Science

Here's a SpaceX Rocket Torching Up the Sky On Its Way to the ISS

SpaceX was pretty on point to name its flagship spacecraft Dragon. The fire-breathing spectacle that comes with sending this baby into space is simply unparalleled.

Last July, SpaceX fired a Falcon 9 rocket carrying a Dragon capsule to the International Space Station from Cape Canaveral, Florida. The mission was just one of many ongoing launches to send resupply cargo to the station, which has made SpaceX the first commercial company ever to visit the station.

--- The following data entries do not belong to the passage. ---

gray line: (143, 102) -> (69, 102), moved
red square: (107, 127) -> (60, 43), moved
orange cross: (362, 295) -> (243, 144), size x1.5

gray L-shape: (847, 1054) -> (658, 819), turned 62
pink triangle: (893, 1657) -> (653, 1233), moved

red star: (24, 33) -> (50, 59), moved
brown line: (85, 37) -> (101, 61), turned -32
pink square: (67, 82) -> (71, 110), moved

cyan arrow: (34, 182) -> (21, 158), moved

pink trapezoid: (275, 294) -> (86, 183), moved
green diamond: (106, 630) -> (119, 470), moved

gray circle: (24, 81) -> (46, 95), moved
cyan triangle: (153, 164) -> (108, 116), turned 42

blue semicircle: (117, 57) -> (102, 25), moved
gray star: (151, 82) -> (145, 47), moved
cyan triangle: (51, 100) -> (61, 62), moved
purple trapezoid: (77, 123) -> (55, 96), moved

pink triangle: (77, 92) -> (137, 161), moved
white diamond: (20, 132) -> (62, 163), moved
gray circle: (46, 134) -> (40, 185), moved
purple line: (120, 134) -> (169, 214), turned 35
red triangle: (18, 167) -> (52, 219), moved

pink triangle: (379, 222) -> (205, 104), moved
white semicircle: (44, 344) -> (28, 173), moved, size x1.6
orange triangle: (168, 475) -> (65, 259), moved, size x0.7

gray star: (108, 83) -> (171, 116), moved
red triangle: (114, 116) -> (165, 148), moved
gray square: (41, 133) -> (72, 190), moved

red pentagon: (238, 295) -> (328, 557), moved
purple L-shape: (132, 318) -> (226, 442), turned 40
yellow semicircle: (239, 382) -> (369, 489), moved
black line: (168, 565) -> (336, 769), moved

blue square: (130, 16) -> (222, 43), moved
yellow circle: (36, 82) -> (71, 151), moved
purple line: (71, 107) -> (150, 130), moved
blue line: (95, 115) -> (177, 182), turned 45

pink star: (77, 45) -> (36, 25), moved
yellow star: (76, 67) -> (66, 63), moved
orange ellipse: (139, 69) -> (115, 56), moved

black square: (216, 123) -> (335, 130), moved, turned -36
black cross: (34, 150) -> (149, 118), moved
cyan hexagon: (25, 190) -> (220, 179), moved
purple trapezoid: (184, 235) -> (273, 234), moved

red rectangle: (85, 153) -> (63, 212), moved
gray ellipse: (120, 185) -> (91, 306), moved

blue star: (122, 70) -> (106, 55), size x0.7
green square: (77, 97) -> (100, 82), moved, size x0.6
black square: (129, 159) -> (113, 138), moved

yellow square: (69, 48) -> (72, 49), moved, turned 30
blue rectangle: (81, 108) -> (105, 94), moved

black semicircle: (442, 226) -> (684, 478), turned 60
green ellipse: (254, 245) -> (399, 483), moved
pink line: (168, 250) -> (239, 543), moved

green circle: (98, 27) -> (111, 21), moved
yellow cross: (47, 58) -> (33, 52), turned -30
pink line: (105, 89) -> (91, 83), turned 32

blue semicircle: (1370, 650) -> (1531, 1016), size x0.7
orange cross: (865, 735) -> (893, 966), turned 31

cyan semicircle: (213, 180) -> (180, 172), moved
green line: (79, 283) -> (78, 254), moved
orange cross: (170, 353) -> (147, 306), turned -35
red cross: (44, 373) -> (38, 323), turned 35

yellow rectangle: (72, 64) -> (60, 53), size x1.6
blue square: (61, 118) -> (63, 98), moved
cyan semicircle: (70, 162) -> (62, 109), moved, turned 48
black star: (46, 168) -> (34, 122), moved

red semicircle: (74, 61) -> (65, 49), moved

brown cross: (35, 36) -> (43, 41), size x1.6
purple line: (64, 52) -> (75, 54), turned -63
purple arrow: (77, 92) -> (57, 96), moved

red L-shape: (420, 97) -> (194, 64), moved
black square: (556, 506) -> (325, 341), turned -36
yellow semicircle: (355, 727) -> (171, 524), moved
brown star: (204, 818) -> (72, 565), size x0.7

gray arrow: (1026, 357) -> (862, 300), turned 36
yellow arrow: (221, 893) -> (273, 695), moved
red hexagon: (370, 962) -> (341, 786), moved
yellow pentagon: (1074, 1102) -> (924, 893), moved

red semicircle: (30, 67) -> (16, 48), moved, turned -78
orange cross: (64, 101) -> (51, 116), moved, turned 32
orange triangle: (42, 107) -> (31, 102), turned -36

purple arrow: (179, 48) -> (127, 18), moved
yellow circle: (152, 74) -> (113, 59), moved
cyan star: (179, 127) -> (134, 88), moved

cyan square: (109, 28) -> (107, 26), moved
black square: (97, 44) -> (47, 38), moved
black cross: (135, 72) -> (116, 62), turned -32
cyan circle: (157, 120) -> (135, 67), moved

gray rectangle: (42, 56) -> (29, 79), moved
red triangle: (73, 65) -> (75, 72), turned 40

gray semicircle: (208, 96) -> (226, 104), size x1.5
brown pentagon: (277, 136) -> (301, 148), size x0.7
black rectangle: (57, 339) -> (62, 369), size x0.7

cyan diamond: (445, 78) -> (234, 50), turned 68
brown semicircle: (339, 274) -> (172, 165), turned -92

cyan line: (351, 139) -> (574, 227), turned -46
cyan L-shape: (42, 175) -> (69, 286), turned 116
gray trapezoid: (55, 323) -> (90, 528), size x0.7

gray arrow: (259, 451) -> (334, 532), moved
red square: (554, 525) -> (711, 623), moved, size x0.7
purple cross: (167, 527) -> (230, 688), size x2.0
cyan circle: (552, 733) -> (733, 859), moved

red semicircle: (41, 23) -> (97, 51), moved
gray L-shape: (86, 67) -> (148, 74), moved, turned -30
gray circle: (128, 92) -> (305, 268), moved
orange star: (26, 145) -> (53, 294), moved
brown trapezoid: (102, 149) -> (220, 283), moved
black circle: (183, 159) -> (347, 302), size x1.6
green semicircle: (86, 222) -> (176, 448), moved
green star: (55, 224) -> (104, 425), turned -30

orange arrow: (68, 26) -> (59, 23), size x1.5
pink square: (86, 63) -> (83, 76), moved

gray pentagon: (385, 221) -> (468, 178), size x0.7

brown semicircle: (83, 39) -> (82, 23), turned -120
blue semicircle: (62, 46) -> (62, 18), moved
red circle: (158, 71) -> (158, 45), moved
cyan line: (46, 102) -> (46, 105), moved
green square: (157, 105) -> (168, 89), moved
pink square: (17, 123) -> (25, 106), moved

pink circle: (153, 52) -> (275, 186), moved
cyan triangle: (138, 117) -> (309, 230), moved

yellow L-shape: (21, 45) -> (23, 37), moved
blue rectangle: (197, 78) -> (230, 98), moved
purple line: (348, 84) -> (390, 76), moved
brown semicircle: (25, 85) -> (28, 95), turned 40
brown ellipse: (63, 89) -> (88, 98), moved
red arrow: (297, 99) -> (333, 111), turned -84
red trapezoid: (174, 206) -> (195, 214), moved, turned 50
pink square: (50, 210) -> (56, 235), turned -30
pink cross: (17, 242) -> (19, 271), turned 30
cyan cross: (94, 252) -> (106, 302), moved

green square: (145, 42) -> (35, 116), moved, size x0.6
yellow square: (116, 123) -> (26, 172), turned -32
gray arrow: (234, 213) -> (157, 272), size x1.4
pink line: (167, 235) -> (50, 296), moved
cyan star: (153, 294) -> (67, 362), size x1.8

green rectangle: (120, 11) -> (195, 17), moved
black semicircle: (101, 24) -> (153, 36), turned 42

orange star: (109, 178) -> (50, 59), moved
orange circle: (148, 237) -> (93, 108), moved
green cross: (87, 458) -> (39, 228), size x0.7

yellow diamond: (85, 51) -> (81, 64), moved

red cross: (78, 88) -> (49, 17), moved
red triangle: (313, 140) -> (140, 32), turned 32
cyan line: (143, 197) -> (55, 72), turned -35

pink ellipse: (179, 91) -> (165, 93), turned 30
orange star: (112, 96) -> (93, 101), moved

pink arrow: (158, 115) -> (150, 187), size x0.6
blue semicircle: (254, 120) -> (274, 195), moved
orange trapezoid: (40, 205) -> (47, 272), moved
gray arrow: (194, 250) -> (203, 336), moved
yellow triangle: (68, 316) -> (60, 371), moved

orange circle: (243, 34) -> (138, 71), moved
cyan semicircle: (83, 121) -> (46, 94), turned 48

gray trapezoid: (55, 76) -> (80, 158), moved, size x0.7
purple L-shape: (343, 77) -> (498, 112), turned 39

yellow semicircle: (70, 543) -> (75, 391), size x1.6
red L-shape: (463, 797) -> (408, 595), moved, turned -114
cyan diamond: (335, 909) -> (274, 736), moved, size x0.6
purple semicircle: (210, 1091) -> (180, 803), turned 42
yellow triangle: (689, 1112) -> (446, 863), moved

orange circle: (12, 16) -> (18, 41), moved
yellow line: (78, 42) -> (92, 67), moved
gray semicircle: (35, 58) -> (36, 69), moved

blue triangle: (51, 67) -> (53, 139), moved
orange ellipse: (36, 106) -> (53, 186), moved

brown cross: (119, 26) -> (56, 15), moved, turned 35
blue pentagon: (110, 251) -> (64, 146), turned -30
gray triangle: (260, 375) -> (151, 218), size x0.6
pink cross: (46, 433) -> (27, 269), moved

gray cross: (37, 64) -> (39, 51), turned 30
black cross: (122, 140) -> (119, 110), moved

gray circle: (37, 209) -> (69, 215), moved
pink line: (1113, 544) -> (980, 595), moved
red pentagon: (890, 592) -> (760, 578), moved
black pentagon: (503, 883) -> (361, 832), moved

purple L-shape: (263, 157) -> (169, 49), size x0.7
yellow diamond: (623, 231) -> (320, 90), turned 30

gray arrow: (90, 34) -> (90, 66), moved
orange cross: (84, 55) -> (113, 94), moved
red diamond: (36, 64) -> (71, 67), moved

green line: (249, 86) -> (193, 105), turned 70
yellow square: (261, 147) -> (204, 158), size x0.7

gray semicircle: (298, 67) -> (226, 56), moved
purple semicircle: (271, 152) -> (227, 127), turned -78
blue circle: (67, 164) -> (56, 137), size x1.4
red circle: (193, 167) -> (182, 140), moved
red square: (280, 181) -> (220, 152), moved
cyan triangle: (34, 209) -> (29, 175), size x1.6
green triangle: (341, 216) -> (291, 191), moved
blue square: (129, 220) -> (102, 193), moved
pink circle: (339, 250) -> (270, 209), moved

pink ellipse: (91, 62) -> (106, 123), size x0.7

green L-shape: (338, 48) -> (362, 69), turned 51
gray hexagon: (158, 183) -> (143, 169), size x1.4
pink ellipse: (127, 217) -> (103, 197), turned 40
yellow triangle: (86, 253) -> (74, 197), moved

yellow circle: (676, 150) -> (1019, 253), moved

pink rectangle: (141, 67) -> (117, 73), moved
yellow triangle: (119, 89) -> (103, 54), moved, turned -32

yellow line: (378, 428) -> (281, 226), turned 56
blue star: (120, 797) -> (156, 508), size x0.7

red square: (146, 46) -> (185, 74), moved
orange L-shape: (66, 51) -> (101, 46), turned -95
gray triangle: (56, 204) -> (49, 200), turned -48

This image shows the Falcon 9 rocket launch in Florida in July 2016. 

Tim Shortt, Florida Today

Falcon 9 was designed by SpaceX from start to finish and uses entirely different mechanisms than traditional rockets. The rocket is equipped with a pressurized separation system and an impulse combustion unit (powered by oxygen and kerosene) that is able to deliver a payload to a given orbit.

When Falcon 9 rockets land, they undergo a series of movements allow the booster to navigate its way back to the ground. As they touch down, they have a signature double sonic boom which occur in a pretty rapid succession.

The sound lets people know, “Oh, yeah, the shuttle is coming back,” Hans Koenigsmann, SpaceX’s vice president of flight reliability, told Spaceflight Now. “I think it’s going to be the same thing eventually when people get used to this particular sonic boom, being slightly different (than the shuttle’s). They will say, ‘Stage 1 is coming back. Falcon 9 is coming back and landing.’”

The next SpaceX cargo resupply mission, CRS-10, will launch on February 8 at the Kennedy Space Center and carry with it almost 7,000 pounds of cargo, crew supplies, and experiments to be used on the orbiting lab.